The Clarion-Ledger reported that hundreds turned out for Rogers' funeral at Pinelake Church and burial in New Brandon Cemetery. Many more lined the streets waving flags and holding homemade signs in his honor.

Rogers was a 2000 graduate of Brandon High School.

Amanda Murphy of Brandon gathered with others along College Street in Brandon. Murphy, 53, said her son went to high school with Rogers. "He said Jason was a great kid," she said.

Rogers was a prankster and always had a smile on his face, his family recalled. He loved basketball and the outdoors and was known to be compassionate and generous.

"He was the type of person who would give the shirt off of his back even if it was the only one he had," his family wrote in a program distributed at the funeral. "Jason could never walk by someone who was homeless without giving them something or at least talking to them."

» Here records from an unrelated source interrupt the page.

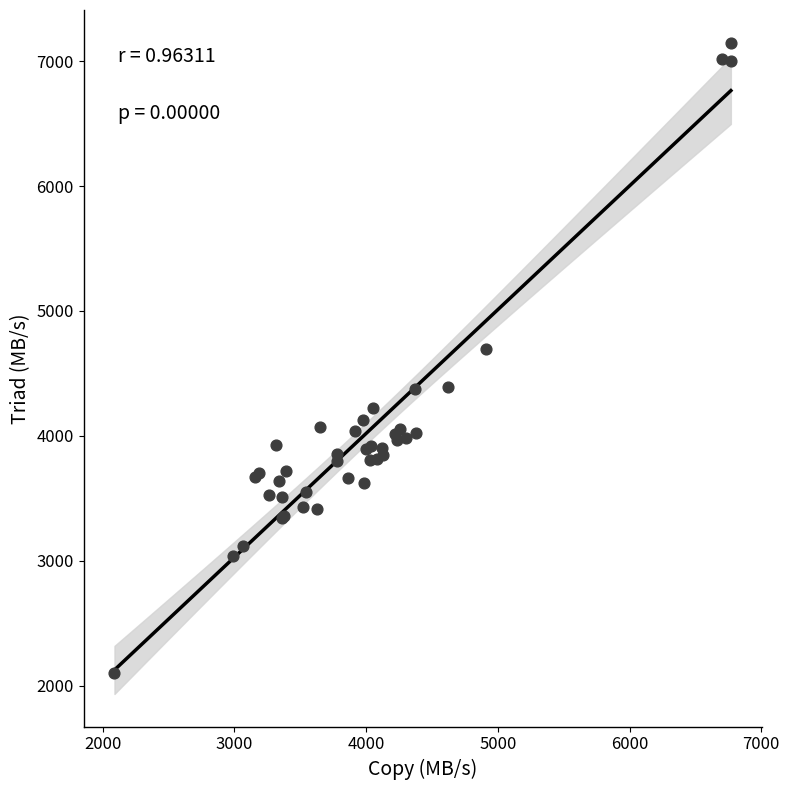

What Y value in the scatter plot is closest to 4623?

4694.5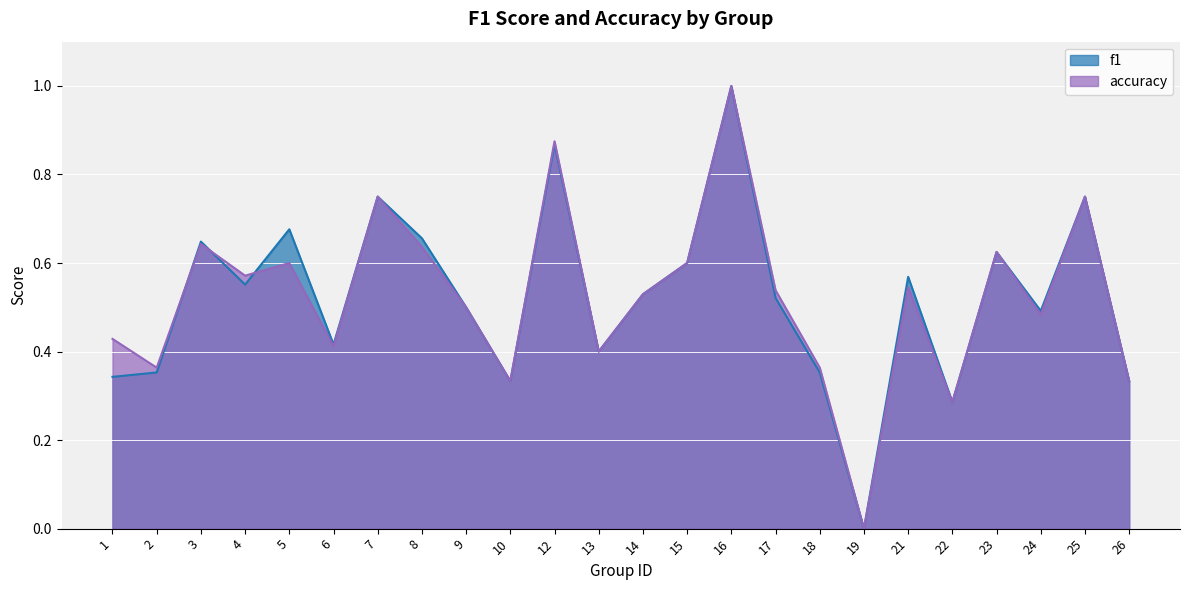

How many intersections are there between f1 and accuracy?

3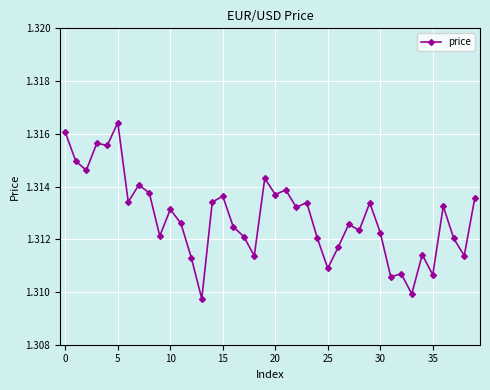

True or false: the data has more than 0 interior local peaks.

True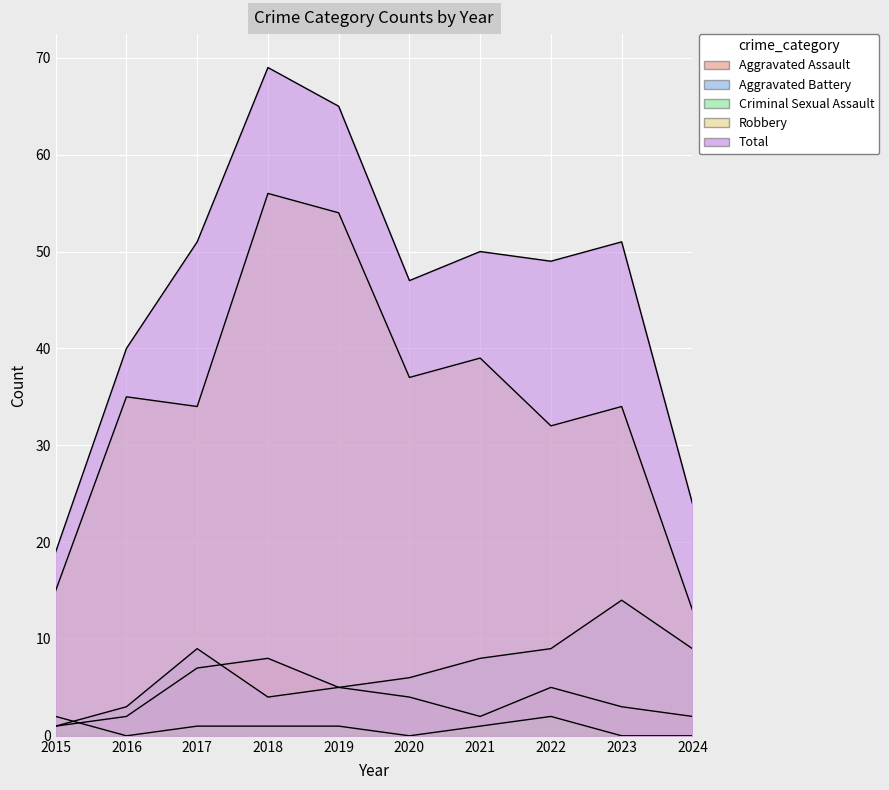

What is the total value across all series at 2022?

97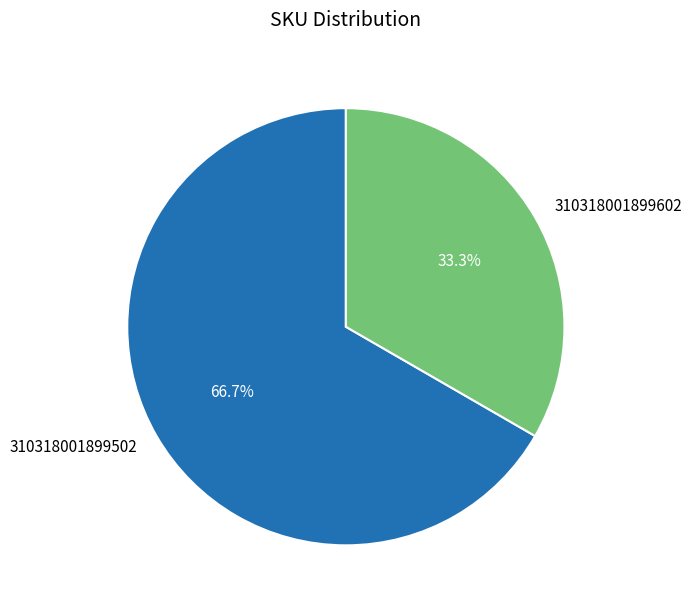

Count the number of slices in the pie.

2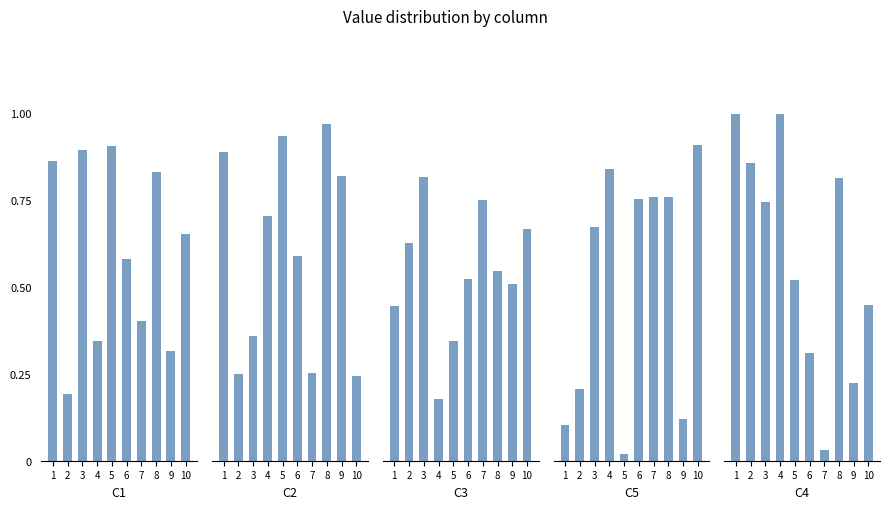

Reading left to right, list all the values displayed in this chart.

C1: 0.9	0.2	0.9	0.3	0.9	0.6	0.4	0.8	0.3	0.7
C2: 0.9	0.2	0.4	0.7	0.9	0.6	0.3	1.0	0.8	0.2
C3: 0.4	0.6	0.8	0.2	0.3	0.5	0.7	0.5	0.5	0.7
C5: 0.1	0.2	0.7	0.8	0.0	0.8	0.8	0.8	0.1	0.9
C4: 1.0	0.9	0.7	1.0	0.5	0.3	0.0	0.8	0.2	0.4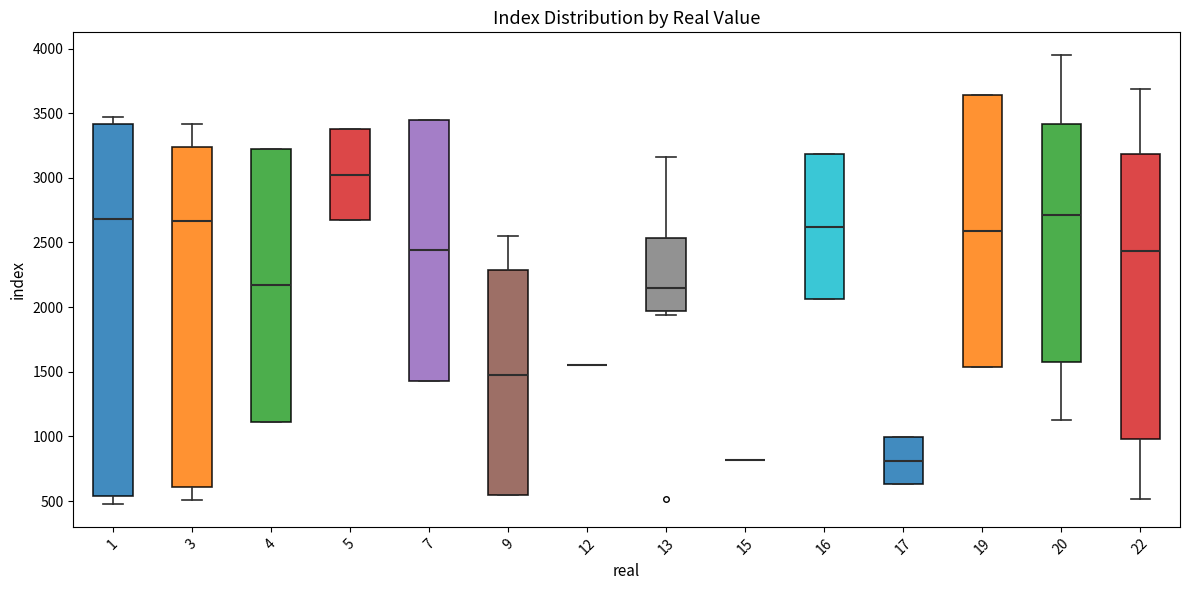

Reading left to right, read every box against the y-axis: the position of its median line, the range the box covers, and the ends of its whiskers. The values are not printed on the chart, so give them approximately, as read against the axis.

1: median 2700, box 550 to 3400, whiskers 450 to 3450
3: median 2650, box 600 to 3250, whiskers 500 to 3400
4: median 2150, box 1100 to 3250, whiskers 1100 to 3250
5: median 3000, box 2650 to 3400, whiskers 2650 to 3400
7: median 2450, box 1450 to 3450, whiskers 1450 to 3450
9: median 1500, box 550 to 2300, whiskers 550 to 2550
12: box collapsed to a line at 1550, whiskers 1550 to 1550
13: median 2150, box 1950 to 2550, whiskers 1950 (just below the box's lower edge) to 3150
15: box collapsed to a line at 800, whiskers 800 to 800
16: median 2600, box 2050 to 3200, whiskers 2050 to 3200
17: median 800, box 650 to 1000, whiskers 650 to 1000
19: median 2600, box 1550 to 3650, whiskers 1550 to 3650
20: median 2700, box 1600 to 3400, whiskers 1100 to 3950
22: median 2450, box 1000 to 3200, whiskers 500 to 3700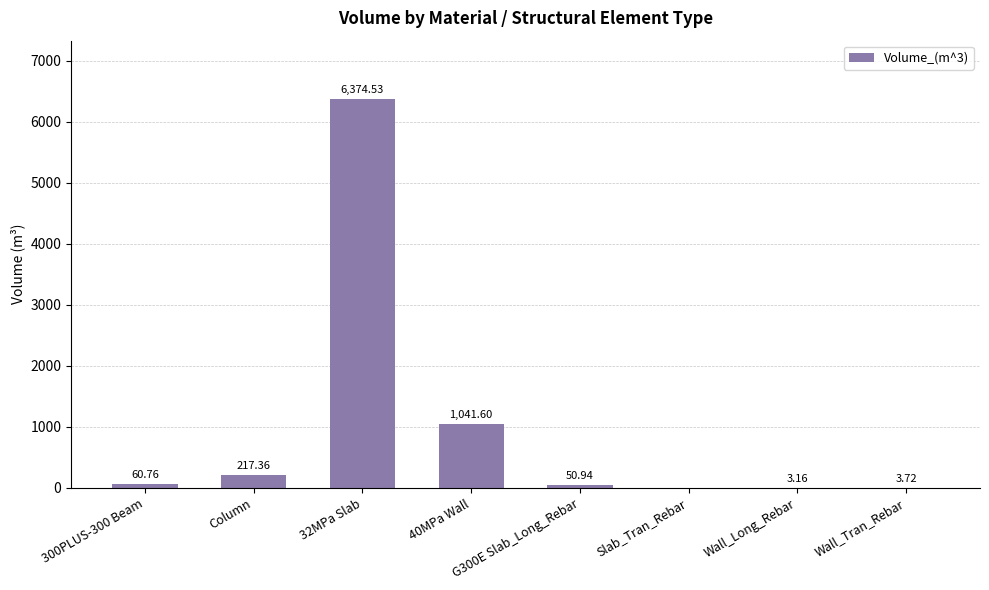

What is the sum of all values?

7752.1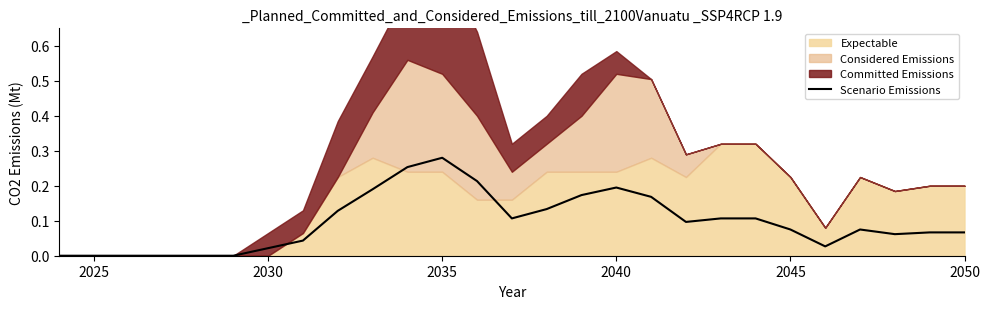

Which category has the highest value in the Scenario Emissions series?

2035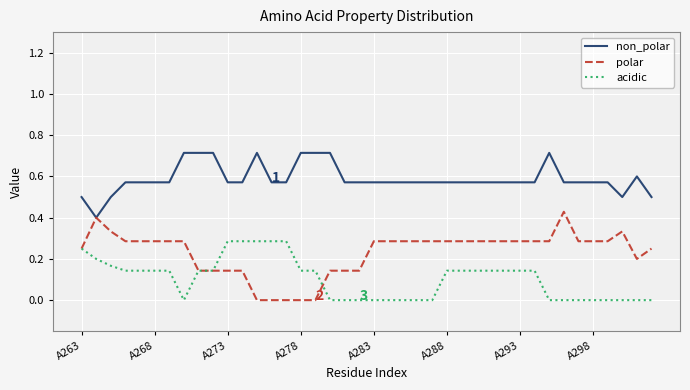

What is the greatest value displayed?

0.7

Rogers joined the military after the Sept. 11, 2001, attacks on the United States. He served as a combat engineer for eight years and was deployed six times, five for combat operations in Iraq and Afghanistan.

Shubeck said Rogers was someone who "exemplified the term 'Marine.' "

"He was slow to yell, quick to correct and happy to praise," he said. "I'm grateful to have known him and I know that I will never forget what he did for my Marines."